[Stored data]
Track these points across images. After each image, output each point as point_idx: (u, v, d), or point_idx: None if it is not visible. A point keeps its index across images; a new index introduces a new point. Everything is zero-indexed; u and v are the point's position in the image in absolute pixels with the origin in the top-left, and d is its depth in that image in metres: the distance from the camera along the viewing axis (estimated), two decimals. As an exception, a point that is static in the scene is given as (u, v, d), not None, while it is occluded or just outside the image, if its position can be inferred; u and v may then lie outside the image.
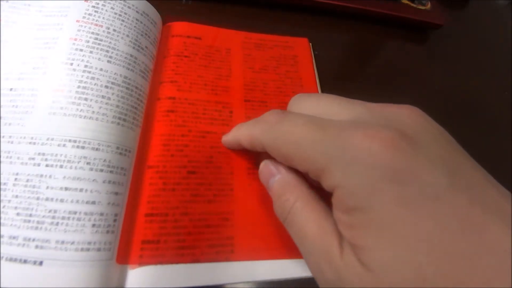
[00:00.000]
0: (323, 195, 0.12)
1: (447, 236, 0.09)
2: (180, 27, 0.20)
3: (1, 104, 0.15)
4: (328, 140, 0.11)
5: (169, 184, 0.15)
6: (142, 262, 0.13)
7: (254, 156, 0.17)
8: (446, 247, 0.09)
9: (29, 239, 0.12)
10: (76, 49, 0.16)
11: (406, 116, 0.11)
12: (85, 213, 0.13)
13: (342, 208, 0.10)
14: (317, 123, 0.12)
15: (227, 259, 0.14)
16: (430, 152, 0.10)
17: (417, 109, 0.12)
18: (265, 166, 0.14)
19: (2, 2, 0.16)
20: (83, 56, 0.15)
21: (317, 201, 0.12)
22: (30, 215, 0.13)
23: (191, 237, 0.14)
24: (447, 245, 0.09)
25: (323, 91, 0.21)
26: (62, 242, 0.12)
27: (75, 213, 0.13)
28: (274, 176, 0.13)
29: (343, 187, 0.10)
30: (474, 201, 0.09)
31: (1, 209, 0.13)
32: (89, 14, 0.17)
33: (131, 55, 0.17)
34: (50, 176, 0.13)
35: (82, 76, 0.15)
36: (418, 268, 0.09)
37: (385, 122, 0.11)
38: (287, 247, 0.15)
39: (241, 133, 0.15)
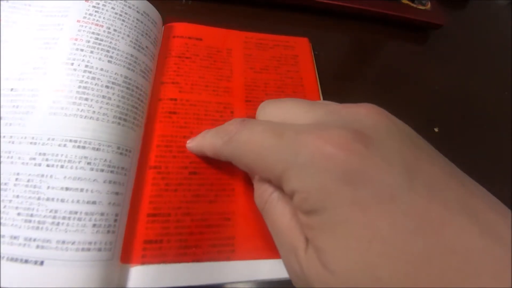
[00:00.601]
0: None
1: (402, 236, 0.08)
2: (181, 28, 0.20)
3: (2, 104, 0.14)
4: (284, 145, 0.11)
5: (171, 185, 0.15)
6: (144, 262, 0.13)
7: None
8: (402, 248, 0.08)
9: (30, 239, 0.12)
10: (77, 49, 0.16)
11: (364, 115, 0.11)
12: (86, 213, 0.13)
13: (302, 211, 0.10)
14: (275, 130, 0.11)
15: (228, 259, 0.14)
16: (386, 150, 0.10)
17: (376, 107, 0.12)
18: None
19: (2, 2, 0.16)
20: (83, 56, 0.15)
21: None
22: (31, 215, 0.13)
23: (193, 237, 0.14)
24: (402, 245, 0.08)
25: (323, 91, 0.21)
26: (63, 242, 0.12)
27: (75, 213, 0.13)
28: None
29: (299, 191, 0.10)
30: (433, 198, 0.09)
31: (2, 209, 0.13)
32: (90, 14, 0.17)
33: (132, 55, 0.17)
34: (51, 176, 0.13)
35: (83, 76, 0.15)
36: (373, 269, 0.09)
37: (343, 123, 0.11)
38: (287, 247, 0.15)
39: (204, 143, 0.15)
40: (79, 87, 0.15)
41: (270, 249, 0.15)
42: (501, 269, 0.08)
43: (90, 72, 0.15)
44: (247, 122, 0.13)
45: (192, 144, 0.16)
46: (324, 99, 0.21)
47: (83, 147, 0.14)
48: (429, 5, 0.28)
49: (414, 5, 0.28)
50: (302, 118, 0.12)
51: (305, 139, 0.10)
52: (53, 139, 0.14)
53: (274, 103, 0.14)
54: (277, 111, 0.13)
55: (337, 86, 0.23)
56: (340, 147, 0.10)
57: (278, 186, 0.11)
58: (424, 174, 0.09)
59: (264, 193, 0.13)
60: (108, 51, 0.16)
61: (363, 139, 0.10)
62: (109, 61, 0.16)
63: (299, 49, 0.22)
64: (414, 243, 0.08)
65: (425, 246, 0.08)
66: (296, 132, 0.11)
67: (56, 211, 0.13)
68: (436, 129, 0.23)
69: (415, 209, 0.09)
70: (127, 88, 0.16)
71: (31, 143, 0.14)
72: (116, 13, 0.17)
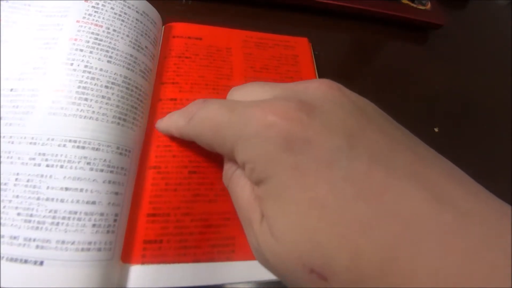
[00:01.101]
0: None
1: (341, 202, 0.08)
2: (181, 28, 0.20)
3: (2, 104, 0.14)
4: (234, 120, 0.11)
5: (171, 185, 0.15)
6: (144, 262, 0.13)
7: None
8: (341, 212, 0.08)
9: (29, 239, 0.12)
10: (76, 49, 0.16)
11: (314, 87, 0.11)
12: (86, 213, 0.13)
13: (253, 182, 0.11)
14: (228, 106, 0.12)
15: (228, 259, 0.14)
16: (330, 119, 0.10)
17: (330, 81, 0.12)
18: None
19: (2, 2, 0.16)
20: (83, 56, 0.15)
21: None
22: (31, 215, 0.13)
23: (193, 237, 0.14)
24: (341, 210, 0.08)
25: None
26: (63, 242, 0.12)
27: (75, 213, 0.13)
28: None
29: (248, 162, 0.11)
30: (375, 164, 0.09)
31: (2, 209, 0.13)
32: (89, 14, 0.16)
33: (131, 55, 0.17)
34: (50, 176, 0.13)
35: (82, 76, 0.15)
36: (312, 233, 0.09)
37: (292, 96, 0.11)
38: None
39: (170, 125, 0.15)
40: (79, 87, 0.15)
41: None
42: (448, 235, 0.07)
43: (89, 72, 0.15)
44: (206, 101, 0.13)
45: (160, 124, 0.16)
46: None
47: (83, 147, 0.14)
48: (429, 5, 0.28)
49: (414, 5, 0.28)
50: (260, 96, 0.12)
51: (251, 112, 0.11)
52: (52, 139, 0.14)
53: (240, 87, 0.14)
54: (241, 93, 0.14)
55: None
56: (282, 116, 0.10)
57: (234, 161, 0.12)
58: (367, 142, 0.09)
59: (228, 171, 0.13)
60: (107, 51, 0.16)
61: (305, 108, 0.10)
62: (108, 61, 0.16)
63: (299, 49, 0.22)
64: (353, 208, 0.08)
65: (365, 211, 0.08)
66: (245, 106, 0.11)
67: (55, 211, 0.13)
68: (436, 129, 0.23)
69: (355, 175, 0.09)
70: (127, 88, 0.16)
71: (30, 143, 0.14)
72: (115, 13, 0.17)
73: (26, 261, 0.12)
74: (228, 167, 0.13)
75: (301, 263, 0.09)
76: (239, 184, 0.12)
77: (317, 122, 0.10)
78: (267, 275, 0.14)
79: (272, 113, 0.10)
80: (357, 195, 0.08)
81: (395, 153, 0.09)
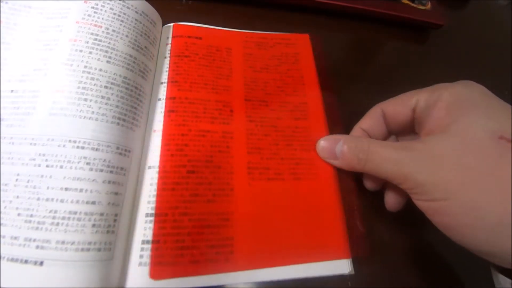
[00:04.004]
0: None
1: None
2: (181, 28, 0.20)
3: (3, 105, 0.14)
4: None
5: (169, 184, 0.15)
6: (142, 263, 0.13)
7: (254, 156, 0.17)
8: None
9: (30, 240, 0.12)
10: (76, 50, 0.15)
11: None
12: (85, 213, 0.13)
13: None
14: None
15: (227, 260, 0.14)
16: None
17: None
18: (326, 141, 0.16)
19: (2, 3, 0.16)
20: (82, 57, 0.15)
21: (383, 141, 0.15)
22: (31, 216, 0.12)
23: (191, 238, 0.14)
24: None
25: (322, 90, 0.21)
26: (63, 242, 0.12)
27: (75, 213, 0.12)
28: (338, 141, 0.15)
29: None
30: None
31: (3, 210, 0.12)
32: (89, 15, 0.16)
33: (131, 55, 0.16)
34: (50, 177, 0.13)
35: (82, 76, 0.15)
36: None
37: None
38: (288, 249, 0.14)
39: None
40: (78, 87, 0.14)
41: (269, 251, 0.14)
42: None
43: (89, 72, 0.15)
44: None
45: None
46: (323, 98, 0.20)
47: (82, 148, 0.13)
48: (429, 5, 0.27)
49: (414, 5, 0.27)
50: None
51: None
52: (52, 140, 0.13)
53: None
54: None
55: (337, 85, 0.22)
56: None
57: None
58: None
59: (362, 149, 0.14)
60: (107, 51, 0.15)
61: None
62: (108, 62, 0.15)
63: (300, 46, 0.21)
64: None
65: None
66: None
67: (55, 212, 0.12)
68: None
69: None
70: (126, 88, 0.15)
71: (31, 144, 0.13)
72: (114, 14, 0.16)
73: (26, 261, 0.12)
74: (359, 147, 0.14)
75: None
76: (380, 153, 0.13)
77: None
78: (267, 277, 0.14)
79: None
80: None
81: None
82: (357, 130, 0.17)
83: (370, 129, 0.16)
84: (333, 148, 0.16)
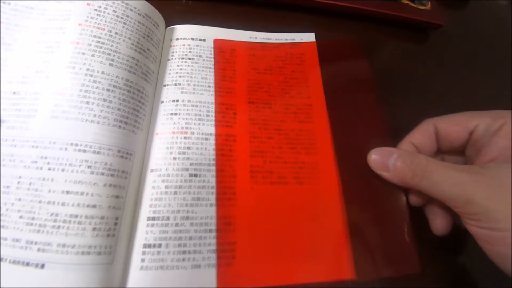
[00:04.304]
0: None
1: None
2: (184, 29, 0.20)
3: (5, 107, 0.14)
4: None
5: (171, 187, 0.14)
6: (143, 266, 0.13)
7: (257, 159, 0.16)
8: None
9: (31, 242, 0.12)
10: (78, 53, 0.15)
11: None
12: (86, 217, 0.12)
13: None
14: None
15: (229, 265, 0.13)
16: None
17: None
18: (378, 154, 0.16)
19: (3, 4, 0.16)
20: (85, 59, 0.15)
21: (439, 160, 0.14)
22: (33, 218, 0.12)
23: (192, 242, 0.14)
24: None
25: (325, 90, 0.20)
26: (63, 246, 0.12)
27: (76, 216, 0.12)
28: (392, 155, 0.15)
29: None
30: None
31: (5, 212, 0.12)
32: (91, 18, 0.16)
33: (133, 58, 0.16)
34: (52, 180, 0.13)
35: (84, 79, 0.14)
36: None
37: None
38: (290, 253, 0.14)
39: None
40: (80, 90, 0.14)
41: (272, 255, 0.14)
42: None
43: (91, 75, 0.15)
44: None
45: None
46: (326, 99, 0.20)
47: (84, 151, 0.13)
48: (429, 5, 0.27)
49: (414, 5, 0.27)
50: None
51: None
52: (54, 143, 0.13)
53: None
54: None
55: (337, 86, 0.22)
56: None
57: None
58: None
59: (419, 165, 0.14)
60: (109, 54, 0.15)
61: None
62: (110, 64, 0.15)
63: (305, 46, 0.21)
64: None
65: None
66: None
67: (57, 215, 0.12)
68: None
69: None
70: (128, 91, 0.15)
71: (33, 146, 0.13)
72: (117, 16, 0.16)
73: (28, 264, 0.12)
74: (416, 163, 0.14)
75: None
76: (438, 171, 0.13)
77: None
78: (269, 282, 0.13)
79: None
80: None
81: None
82: (407, 144, 0.16)
83: (420, 144, 0.16)
84: (386, 160, 0.15)
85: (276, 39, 0.21)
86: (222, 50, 0.20)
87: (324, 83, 0.20)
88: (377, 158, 0.16)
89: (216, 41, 0.20)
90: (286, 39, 0.21)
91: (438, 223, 0.15)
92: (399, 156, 0.15)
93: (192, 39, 0.19)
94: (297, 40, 0.21)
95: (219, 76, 0.18)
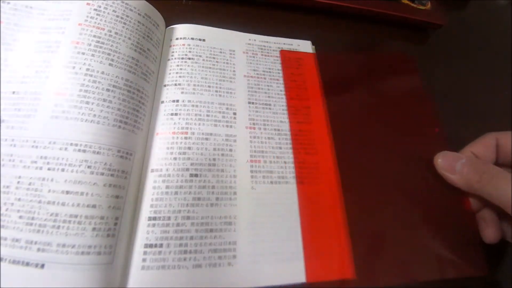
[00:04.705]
0: None
1: None
2: (184, 29, 0.20)
3: (4, 107, 0.14)
4: None
5: (172, 188, 0.14)
6: (144, 266, 0.13)
7: (257, 159, 0.16)
8: None
9: (31, 242, 0.12)
10: (78, 53, 0.15)
11: None
12: (86, 217, 0.12)
13: None
14: None
15: (230, 264, 0.13)
16: None
17: None
18: (445, 156, 0.17)
19: (2, 4, 0.16)
20: (85, 59, 0.15)
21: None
22: (33, 218, 0.12)
23: (193, 242, 0.13)
24: None
25: (325, 91, 0.20)
26: (63, 246, 0.12)
27: (76, 216, 0.12)
28: (460, 160, 0.16)
29: None
30: None
31: (4, 212, 0.12)
32: (91, 17, 0.16)
33: (133, 58, 0.16)
34: (51, 180, 0.13)
35: (84, 79, 0.14)
36: None
37: None
38: (290, 252, 0.14)
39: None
40: (80, 90, 0.14)
41: (272, 255, 0.14)
42: None
43: (91, 75, 0.15)
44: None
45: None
46: (325, 99, 0.20)
47: (84, 151, 0.13)
48: (429, 5, 0.27)
49: (414, 5, 0.27)
50: None
51: None
52: (54, 143, 0.13)
53: None
54: None
55: (337, 86, 0.22)
56: None
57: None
58: None
59: (486, 174, 0.14)
60: (109, 54, 0.15)
61: None
62: (110, 64, 0.15)
63: (302, 52, 0.21)
64: None
65: None
66: None
67: (56, 215, 0.12)
68: (436, 129, 0.22)
69: None
70: (128, 91, 0.15)
71: (32, 146, 0.13)
72: (117, 16, 0.16)
73: (27, 264, 0.11)
74: (483, 169, 0.15)
75: None
76: (501, 178, 0.14)
77: None
78: (269, 282, 0.13)
79: None
80: None
81: None
82: (467, 152, 0.17)
83: (480, 155, 0.17)
84: (453, 164, 0.16)
85: (274, 43, 0.21)
86: (221, 50, 0.20)
87: (323, 85, 0.20)
88: (444, 160, 0.17)
89: (216, 41, 0.20)
90: (285, 44, 0.21)
91: (490, 231, 0.16)
92: (468, 161, 0.16)
93: (192, 39, 0.19)
94: (295, 46, 0.21)
95: (219, 77, 0.18)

■ WHAT NEEDS TO BE DONE: Write out again exactly the lines from the start of the data above through the line containing "16: (430, 152, 0.10)", inclusive, excluding any pictures.

■ THE ANSWER:
Track these points across images. After each image, output each point as point_idx: (u, v, d), or point_idx: None if it is not visible. A point keeps its index across images; a new index introduces a new point. Everything is zero-indexed; u and v are the point's position in the image in absolute pixels with the origin in the top-left, and d is its depth in that image in metres: the distance from the camera along the viewing axis (estimated), two decimals. As an exception, a point that is static in the scene is given as (u, v, d), not None, while it is occluded or just outside the image, if its position can be inferred; u and v may then lie outside the image.
[00:00.000]
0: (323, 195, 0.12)
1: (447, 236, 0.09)
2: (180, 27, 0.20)
3: (1, 104, 0.15)
4: (328, 140, 0.11)
5: (169, 184, 0.15)
6: (142, 262, 0.13)
7: (254, 156, 0.17)
8: (446, 247, 0.09)
9: (29, 239, 0.12)
10: (76, 49, 0.16)
11: (406, 116, 0.11)
12: (85, 213, 0.13)
13: (342, 208, 0.10)
14: (317, 123, 0.12)
15: (227, 259, 0.14)
16: (430, 152, 0.10)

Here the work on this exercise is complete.